YOUR OBJECTIVE:
Each of the records must appear again, exactly as it was written.

(Items from a data source)
::::
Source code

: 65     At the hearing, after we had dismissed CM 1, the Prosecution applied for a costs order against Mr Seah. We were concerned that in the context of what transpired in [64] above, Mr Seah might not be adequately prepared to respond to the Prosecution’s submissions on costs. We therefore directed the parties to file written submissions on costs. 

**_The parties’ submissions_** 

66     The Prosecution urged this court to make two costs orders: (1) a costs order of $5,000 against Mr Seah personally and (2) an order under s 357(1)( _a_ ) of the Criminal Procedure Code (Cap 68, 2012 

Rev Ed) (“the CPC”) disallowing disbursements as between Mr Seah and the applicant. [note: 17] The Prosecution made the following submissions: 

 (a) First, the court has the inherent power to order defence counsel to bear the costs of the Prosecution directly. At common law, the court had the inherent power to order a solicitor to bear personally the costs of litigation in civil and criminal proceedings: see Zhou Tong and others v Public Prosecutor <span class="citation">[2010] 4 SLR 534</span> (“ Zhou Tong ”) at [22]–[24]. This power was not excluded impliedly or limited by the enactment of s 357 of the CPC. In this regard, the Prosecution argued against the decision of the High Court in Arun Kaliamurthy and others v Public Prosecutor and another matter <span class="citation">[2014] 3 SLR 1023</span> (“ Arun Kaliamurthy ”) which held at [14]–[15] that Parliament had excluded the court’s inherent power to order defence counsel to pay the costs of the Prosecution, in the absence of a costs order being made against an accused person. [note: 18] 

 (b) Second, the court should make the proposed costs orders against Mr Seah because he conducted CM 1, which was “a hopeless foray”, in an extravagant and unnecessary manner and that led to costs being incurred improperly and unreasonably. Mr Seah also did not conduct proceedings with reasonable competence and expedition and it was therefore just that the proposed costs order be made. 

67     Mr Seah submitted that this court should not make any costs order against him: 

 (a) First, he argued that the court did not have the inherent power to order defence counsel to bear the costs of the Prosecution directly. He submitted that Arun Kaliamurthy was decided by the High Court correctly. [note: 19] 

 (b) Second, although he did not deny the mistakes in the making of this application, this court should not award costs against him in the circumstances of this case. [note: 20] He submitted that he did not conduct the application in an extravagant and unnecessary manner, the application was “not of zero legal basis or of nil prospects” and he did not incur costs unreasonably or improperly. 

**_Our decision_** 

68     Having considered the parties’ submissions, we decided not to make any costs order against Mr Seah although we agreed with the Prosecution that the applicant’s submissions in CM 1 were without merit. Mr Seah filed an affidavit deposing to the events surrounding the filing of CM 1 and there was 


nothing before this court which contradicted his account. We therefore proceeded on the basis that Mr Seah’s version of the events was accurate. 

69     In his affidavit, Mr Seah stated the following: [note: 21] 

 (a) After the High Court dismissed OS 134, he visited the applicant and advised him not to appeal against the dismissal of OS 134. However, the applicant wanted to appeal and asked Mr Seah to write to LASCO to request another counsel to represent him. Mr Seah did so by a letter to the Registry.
::::
SOLUTION FOR THIS EXERCISE:
Source code

: 65     At the hearing, after we had dismissed CM 1, the Prosecution applied for a costs order against Mr Seah. We were concerned that in the context of what transpired in [64] above, Mr Seah might not be adequately prepared to respond to the Prosecution’s submissions on costs. We therefore directed the parties to file written submissions on costs. 

**_The parties’ submissions_** 

66     The Prosecution urged this court to make two costs orders: (1) a costs order of $5,000 against Mr Seah personally and (2) an order under s 357(1)( _a_ ) of the Criminal Procedure Code (Cap 68, 2012 

Rev Ed) (“the CPC”) disallowing disbursements as between Mr Seah and the applicant. [note: 17] The Prosecution made the following submissions: 

 (a) First, the court has the inherent power to order defence counsel to bear the costs of the Prosecution directly. At common law, the court had the inherent power to order a solicitor to bear personally the costs of litigation in civil and criminal proceedings: see Zhou Tong and others v Public Prosecutor <span class="citation">[2010] 4 SLR 534</span> (“ Zhou Tong ”) at [22]–[24]. This power was not excluded impliedly or limited by the enactment of s 357 of the CPC. In this regard, the Prosecution argued against the decision of the High Court in Arun Kaliamurthy and others v Public Prosecutor and another matter <span class="citation">[2014] 3 SLR 1023</span> (“ Arun Kaliamurthy ”) which held at [14]–[15] that Parliament had excluded the court’s inherent power to order defence counsel to pay the costs of the Prosecution, in the absence of a costs order being made against an accused person. [note: 18] 

 (b) Second, the court should make the proposed costs orders against Mr Seah because he conducted CM 1, which was “a hopeless foray”, in an extravagant and unnecessary manner and that led to costs being incurred improperly and unreasonably. Mr Seah also did not conduct proceedings with reasonable competence and expedition and it was therefore just that the proposed costs order be made. 

67     Mr Seah submitted that this court should not make any costs order against him: 

 (a) First, he argued that the court did not have the inherent power to order defence counsel to bear the costs of the Prosecution directly. He submitted that Arun Kaliamurthy was decided by the High Court correctly. [note: 19] 

 (b) Second, although he did not deny the mistakes in the making of this application, this court should not award costs against him in the circumstances of this case. [note: 20] He submitted that he did not conduct the application in an extravagant and unnecessary manner, the application was “not of zero legal basis or of nil prospects” and he did not incur costs unreasonably or improperly. 

**_Our decision_** 

68     Having considered the parties’ submissions, we decided not to make any costs order against Mr Seah although we agreed with the Prosecution that the applicant’s submissions in CM 1 were without merit. Mr Seah filed an affidavit deposing to the events surrounding the filing of CM 1 and there was 


nothing before this court which contradicted his account. We therefore proceeded on the basis that Mr Seah’s version of the events was accurate. 

69     In his affidavit, Mr Seah stated the following: [note: 21] 

 (a) After the High Court dismissed OS 134, he visited the applicant and advised him not to appeal against the dismissal of OS 134. However, the applicant wanted to appeal and asked Mr Seah to write to LASCO to request another counsel to represent him. Mr Seah did so by a letter to the Registry.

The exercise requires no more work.